US President Barack Obama has welcomed Ukraine’s interim prime minister to the White House and pledged to “stand with Ukraine” in its dispute with Russia.
He warned Russian President Vladimir Putin the international community “will be forced to apply costs” if Russia does not remove its troops from Crimea.
Earlier, leaders of the G7 group of nations issued a similar threat.
Ukraine PM Arseniy Yatsenyuk, speaking after meeting Mr Obama, said Ukraine “will never surrender” to Russia.
“It is absolutely unacceptable to have Russian boots on the Ukrainian ground in the 21st century, violating all international deals and treaties,” he said.
The diplomatic appeals to Moscow come ahead of Sunday’s referendum in Crimea, in which citizens will be asked if they want to stay with Ukraine or join Russia.
The Russian military and pro-Russian armed men moved in to seize key sites in Crimea – an autonomous region of Ukraine whose population is mainly ethnic Russian – in late February after the fall of President Viktor Yanukovych.
President Obama said the US has “been very clear that we consider Russia’s incursion into Crimea outside of its bases to be a violation of international law”.
“We have been very firm in saying we will stand with Ukraine and the Ukrainian people in ensuring that territorial integrity and sovereignty is maintained,” he added.
In reference to scheduled talks between US Secretary of State John Kerry and Russian Foreign Minister Sergei Lavrov in London on Friday, Mr Obama said he hoped diplomatic efforts will result in a “rethinking of the process”.
But he stressed that if Moscow “continues on the path that it is on then, not only us, but the international community… will be forced to apply a cost to Russia’s violations of international law and its encroachments on Ukraine”.
He did not specify what those costs would be, but Washington has already issued visa bans to some high-profile Russians and threatened asset freezes for others.
Mr Obama also said the US “will completely reject” the results of Crimea’s referendum, saying it had been put together in a “slapdash” way.
This was a very public show of America’s support for the interim Ukrainian government, the BBC’s Rajini Vaidyanathan reports from Washington.
But it is still unclear what, if anything, will force Russia to change course, she adds.
As Mr Obama and Mr Yatsenyuk were holding talks, the US Senate Foreign Relations Committee voted to authorise $1bn in loan guarantees to Ukraine’s new government and allow the US to impose sanctions on Russian and Ukrainian officials.
Earlier, the leaders of the G7 group of industrial nations – Britain, Canada, France, Germany, Italy, Japan and the US – and the EU issued a similar statement out of Washington.
They threatened to “take further action, individually and collectively” if Russia continues on its course.
At a joint news conference in Warsaw, German Chancellor Angela Merkel and Polish Prime Minister Donald Tusk said EU foreign ministers could discuss “a second stage of sanctions” when they meet on Monday.
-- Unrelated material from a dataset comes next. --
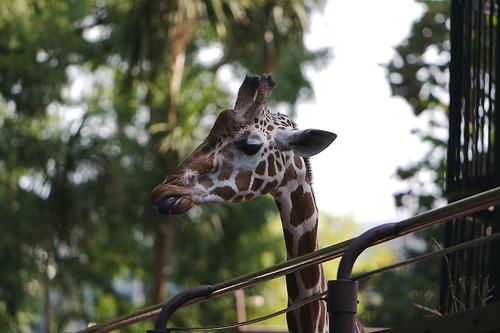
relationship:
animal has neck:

EU leaders have already suspended talks with Russia on easing visa restrictions as well as preparations for a G8 meeting in Sochi in June.
Mrs Merkel also indicated the EU could sign the “political part” of a long-awaited agreement on closer ties with Ukraine later this month.
Ukraine’s national security chief Andriy Parubiy has warned of a major Russian military build-up on Ukraine’s borders.
He said Russian troops had not withdrawn since carrying out military exercises near Ukraine’s eastern and southern frontiers last month, and were now “only two to three hours” from Kiev.
And he also accused Moscow of sending “subversive agents” into those areas to try to create a pre-text to deploy troops in the same way it has done in Crimea.
Mr Parubiy said Kiev’s parliament will vote on Thursday to establish a National Guard of 20,000 people – recruited from activists involved in the recent pro-Western protests as well as from military academies – to strengthen Ukraine’s defences.
The National Guard, he said, would be deployed to “protect state borders, general security and prevent “terrorist activities”.
Tensions have been high since President Yanukovych fled Ukraine for Russia on 22 February following days of violent clashes between police and protesters in Kiev, in which more than 90 people were killed.
The protesters had been in Kiev’s Independence Square since November, in protest at Mr Yanukovych’s decision to reject a deal with the EU in favour of a bail-out from Russia.